According to the Agency for the Healthcare Research and Quality, homeless people are 3 times more likely than those with a home to use a hospital ED at least once in a year. Homeless individuals have high rates of mental illness and hospitalization.

At Bridgeport Hospital in Connecticut, there are intervention teams that now meet twice a month to come up with specialized plans for ED patients, each plan molded and shaped for the person. It's proven to decrease ED utilization, says Dr. Franco. The teams are overwhelmed and in some medical records it'll say 'hey, this patient has been here many times.' Franco says this note should trigger a social work evaluation.

Premera health insurance is taking strides to help this issue. In July, Premera granted Covenant House Alaska $1 million to help them fulfill their vision of eradicating youth homelessness. Since opening in 1988, Covenant House Alaska has served thousands of homeless, at-risk, and trafficked youth in the state. The home is providing home, showers, clean clothes, medical attention, and food, they also provide job readiness training, facilitate counseling sessions, as well as music, art, and cooking lessons. Additionally, the staff shows by example how caring relationships are based on mutual trust and respect.
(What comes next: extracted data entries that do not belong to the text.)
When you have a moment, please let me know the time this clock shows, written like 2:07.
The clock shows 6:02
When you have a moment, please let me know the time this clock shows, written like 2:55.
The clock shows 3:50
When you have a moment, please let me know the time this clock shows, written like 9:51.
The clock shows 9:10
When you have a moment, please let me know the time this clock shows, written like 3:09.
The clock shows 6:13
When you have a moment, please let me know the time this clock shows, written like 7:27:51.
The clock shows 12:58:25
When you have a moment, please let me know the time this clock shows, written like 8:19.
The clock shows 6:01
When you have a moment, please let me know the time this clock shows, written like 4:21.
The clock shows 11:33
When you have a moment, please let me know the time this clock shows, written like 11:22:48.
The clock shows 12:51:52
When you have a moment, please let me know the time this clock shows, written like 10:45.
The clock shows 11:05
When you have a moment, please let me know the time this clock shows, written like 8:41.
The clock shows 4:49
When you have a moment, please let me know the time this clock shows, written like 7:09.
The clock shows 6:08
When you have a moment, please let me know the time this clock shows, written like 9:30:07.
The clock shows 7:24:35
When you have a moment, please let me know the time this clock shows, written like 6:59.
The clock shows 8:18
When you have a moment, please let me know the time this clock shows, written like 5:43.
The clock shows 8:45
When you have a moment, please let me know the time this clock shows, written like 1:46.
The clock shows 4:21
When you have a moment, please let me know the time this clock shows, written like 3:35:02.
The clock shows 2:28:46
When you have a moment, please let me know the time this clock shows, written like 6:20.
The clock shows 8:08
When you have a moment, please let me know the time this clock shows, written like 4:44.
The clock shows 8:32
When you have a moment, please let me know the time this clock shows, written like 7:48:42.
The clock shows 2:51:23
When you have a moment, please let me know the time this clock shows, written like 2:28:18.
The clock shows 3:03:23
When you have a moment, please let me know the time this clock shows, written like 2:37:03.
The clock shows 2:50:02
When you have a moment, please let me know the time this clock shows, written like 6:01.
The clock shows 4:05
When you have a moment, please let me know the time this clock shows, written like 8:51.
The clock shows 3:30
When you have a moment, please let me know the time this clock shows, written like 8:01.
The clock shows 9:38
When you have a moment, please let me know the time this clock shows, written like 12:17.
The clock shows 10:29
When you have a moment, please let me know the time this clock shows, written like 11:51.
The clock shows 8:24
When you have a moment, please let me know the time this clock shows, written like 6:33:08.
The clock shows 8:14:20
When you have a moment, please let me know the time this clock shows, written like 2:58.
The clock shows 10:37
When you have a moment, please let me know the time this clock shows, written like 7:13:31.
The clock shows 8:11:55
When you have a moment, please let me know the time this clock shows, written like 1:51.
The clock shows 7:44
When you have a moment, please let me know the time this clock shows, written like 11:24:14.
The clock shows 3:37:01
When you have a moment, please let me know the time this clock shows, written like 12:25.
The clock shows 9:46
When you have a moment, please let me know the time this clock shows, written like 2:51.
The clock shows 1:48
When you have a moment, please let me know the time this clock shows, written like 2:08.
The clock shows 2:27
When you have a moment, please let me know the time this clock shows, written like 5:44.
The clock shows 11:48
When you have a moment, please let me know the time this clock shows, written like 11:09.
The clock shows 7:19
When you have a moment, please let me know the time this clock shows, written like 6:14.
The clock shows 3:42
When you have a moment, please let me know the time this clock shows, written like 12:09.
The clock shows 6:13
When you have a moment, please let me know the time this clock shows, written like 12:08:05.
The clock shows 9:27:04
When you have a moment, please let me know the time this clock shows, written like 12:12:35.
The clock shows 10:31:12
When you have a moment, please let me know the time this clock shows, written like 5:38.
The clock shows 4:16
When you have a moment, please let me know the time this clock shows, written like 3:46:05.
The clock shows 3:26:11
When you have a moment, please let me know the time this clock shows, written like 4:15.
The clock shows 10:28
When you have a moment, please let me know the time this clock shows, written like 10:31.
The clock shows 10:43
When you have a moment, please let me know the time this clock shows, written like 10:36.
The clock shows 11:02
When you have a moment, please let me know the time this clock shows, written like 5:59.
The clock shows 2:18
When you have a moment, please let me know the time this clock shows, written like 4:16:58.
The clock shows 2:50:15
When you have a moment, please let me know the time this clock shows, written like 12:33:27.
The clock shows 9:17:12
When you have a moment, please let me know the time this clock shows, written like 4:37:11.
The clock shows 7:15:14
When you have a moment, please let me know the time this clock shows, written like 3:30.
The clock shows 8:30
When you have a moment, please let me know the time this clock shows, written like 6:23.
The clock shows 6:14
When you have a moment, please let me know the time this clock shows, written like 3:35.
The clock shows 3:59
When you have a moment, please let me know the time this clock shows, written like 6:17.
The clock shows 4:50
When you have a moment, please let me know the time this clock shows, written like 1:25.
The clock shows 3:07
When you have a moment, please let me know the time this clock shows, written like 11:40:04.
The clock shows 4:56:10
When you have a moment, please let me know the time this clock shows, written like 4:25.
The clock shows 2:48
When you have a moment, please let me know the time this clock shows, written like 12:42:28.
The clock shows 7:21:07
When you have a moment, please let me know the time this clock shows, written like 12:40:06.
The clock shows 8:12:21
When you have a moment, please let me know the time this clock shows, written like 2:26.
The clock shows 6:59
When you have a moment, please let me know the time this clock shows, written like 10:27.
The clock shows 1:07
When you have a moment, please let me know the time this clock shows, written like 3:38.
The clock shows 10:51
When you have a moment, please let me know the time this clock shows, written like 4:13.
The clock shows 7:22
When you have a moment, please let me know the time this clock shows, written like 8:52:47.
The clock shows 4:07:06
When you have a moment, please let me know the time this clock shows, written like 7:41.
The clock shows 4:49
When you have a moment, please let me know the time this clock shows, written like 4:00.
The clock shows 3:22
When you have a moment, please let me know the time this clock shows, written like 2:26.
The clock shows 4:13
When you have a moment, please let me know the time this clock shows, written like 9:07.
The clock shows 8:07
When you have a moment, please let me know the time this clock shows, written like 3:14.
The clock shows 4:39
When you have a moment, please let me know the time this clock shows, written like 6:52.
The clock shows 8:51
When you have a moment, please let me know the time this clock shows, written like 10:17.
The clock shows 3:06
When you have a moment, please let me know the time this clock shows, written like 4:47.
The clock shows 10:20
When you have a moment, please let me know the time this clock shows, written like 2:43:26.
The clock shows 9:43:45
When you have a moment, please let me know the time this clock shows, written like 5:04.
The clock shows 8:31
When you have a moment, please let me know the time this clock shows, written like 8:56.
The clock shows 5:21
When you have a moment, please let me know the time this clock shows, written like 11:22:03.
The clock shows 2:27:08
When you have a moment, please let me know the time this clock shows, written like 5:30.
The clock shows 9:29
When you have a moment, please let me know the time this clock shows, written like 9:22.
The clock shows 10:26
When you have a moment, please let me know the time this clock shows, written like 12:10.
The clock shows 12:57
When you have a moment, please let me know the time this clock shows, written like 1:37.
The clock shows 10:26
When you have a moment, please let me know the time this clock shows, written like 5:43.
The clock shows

Covenant House is working hard to make youth homelessness rare, brief and nonrecurring, and Premera is proud to support them in this endeavor.

Housing saves patients, says Michael Ferry, a licensed social worker with Yale New Haven Health.

‘Lack of housing causes individuals to delay care, see a worsening of symptoms’ Ferry says. “Unless they have a place to recuperate they don’t have the time to get better. I’m a social worker and we’ve begun using electronic medical records different than other hospitals in CT.” Yale uses its records to catch folks that come in, then we send a social worker to meet with the homeless and collaborate with Columbus House, a shelter, to help people recuperate. ‘We worked with Columbus house staff to set up beds on the third floor there, so they could have their own room. Yale New Haven Hospital is pleased with the program and sends its own nurses to the shelter for 40-60 hours a week. Once they’re in the medical rest program patients are one-third less likely to return to the ED. Ferry says there is tremendous improvement in services for homeless patients. He says the cost of Medicaid is reduced to $12,000-$25,000 per month. Once individuals are housed, their need for hospitals drops further.’